Web Crawler
This project provides a web crawler built with Scrapy that extracts book titles, prices, and availability from a website. To get started using this project, follow the installation steps below.
Before installing the project, make sure you have Python installed on your system. You can download Python from python.org.
-
Clone the GitHub repository to your local machine using the following command:
git clone https://github.com/milosnowcat/crawler.py.git
-
Navigate to the
crawler.py
directory:cd crawler.py
-
Install Scrapy using pip:
pip install -r requirements.txt
-
Run the spider to start crawling:
scrapy crawl books
This will start the web crawling process and extract book information from the specified website.
That's it! You have successfully installed and executed the Crawler.py project.
The Crawler.py project is a web crawler built with Scrapy that extracts book titles, prices, and availability from a website. Here are the steps for using the project.
-
Ensure you have followed the installation steps mentioned in the "Installation of the Crawler.py Project" section.
-
After running the
scrapy crawl books
command, the spider will start crawling the website http://books.toscrape.com/. -
The spider follows two rules defined in the
Crawler.py
class:- It follows links with "catalogue/category" in the URL.

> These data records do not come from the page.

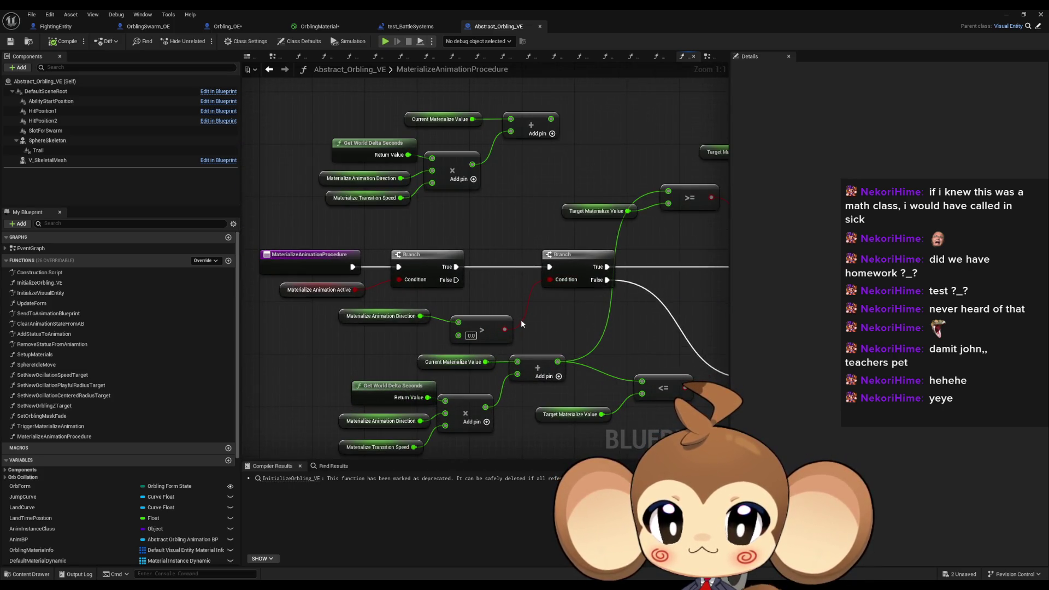
pyautogui.moveTo(368, 393); pyautogui.dragTo(332, 343)
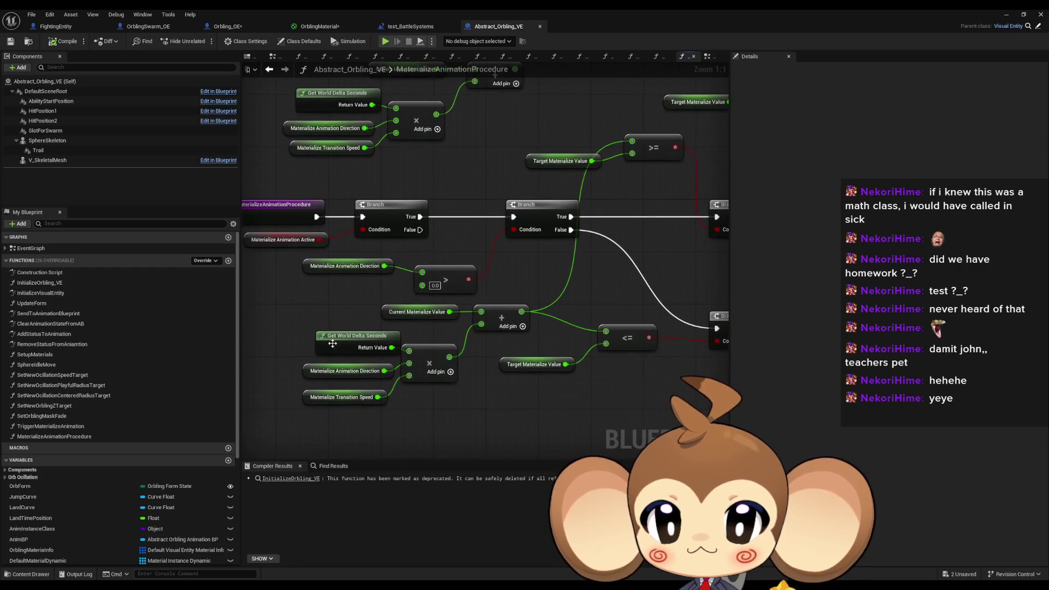
pyautogui.moveTo(371, 423); pyautogui.dragTo(320, 428)
# Step: Inspect Materialize Transition Speed's default value, then minimize the Blueprint editor
pyautogui.click(271, 400)
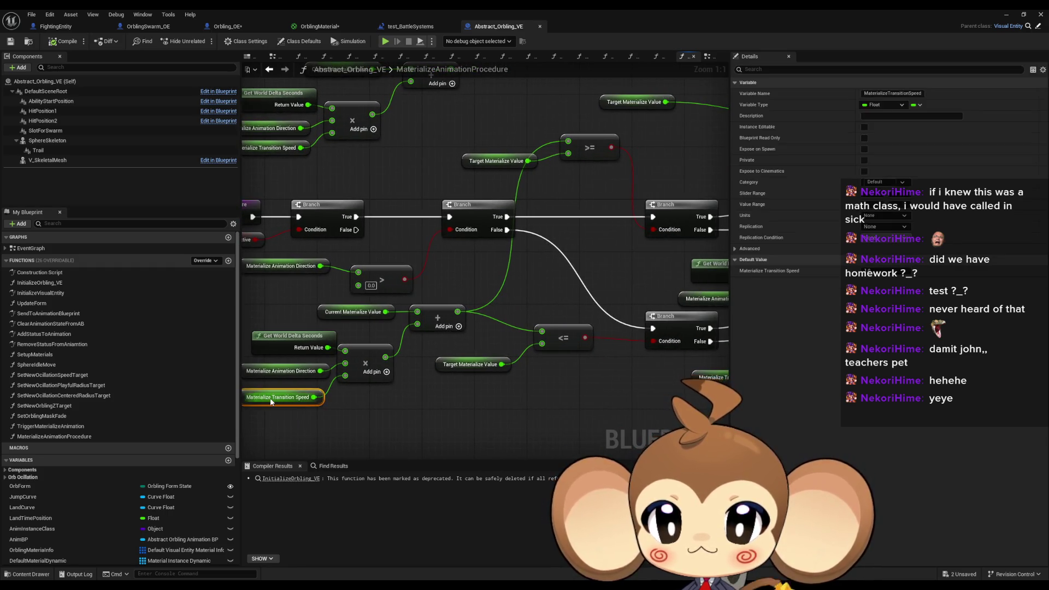
pyautogui.moveTo(271, 403)
pyautogui.mouseDown()
pyautogui.moveTo(319, 380)
pyautogui.moveTo(341, 326)
pyautogui.moveTo(387, 336)
pyautogui.mouseUp()
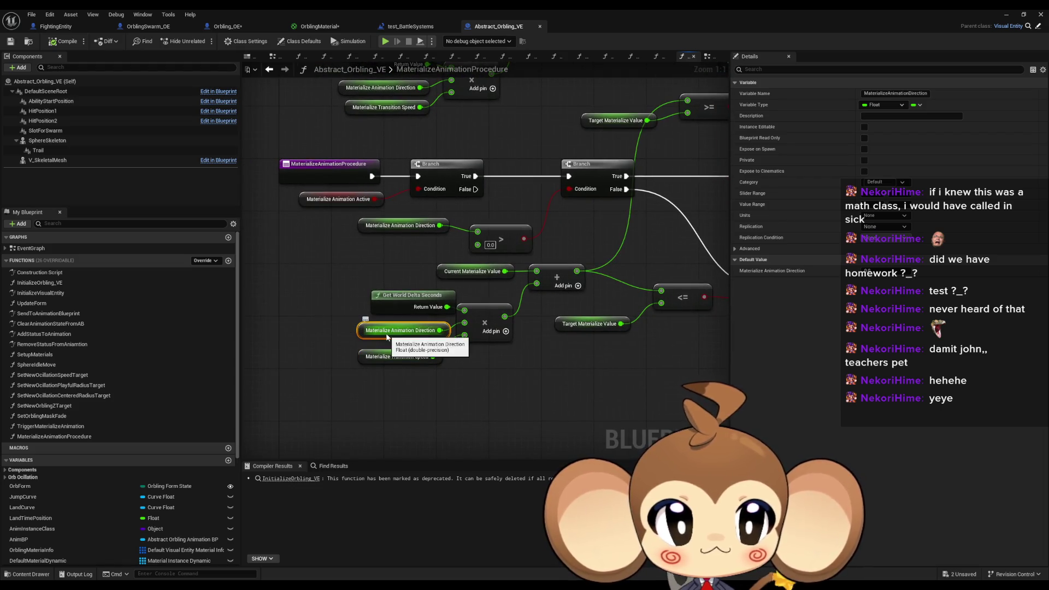
pyautogui.click(874, 270)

- It follows links with "catalogue" in the URL but excludes those with "category." The
parse_item
callback function is used to extract book information from these pages.
-
The extracted information includes book titles, prices, and availability.
-
The crawled data is printed to the console in JSON format.
-
You can customize the spider to save the data to a file, database, or perform other actions as needed.
-
To stop the spider, press
Ctrl + C
in your terminal.
That's it! You have successfully used the Crawler.py project to scrape book information from a website using Scrapy.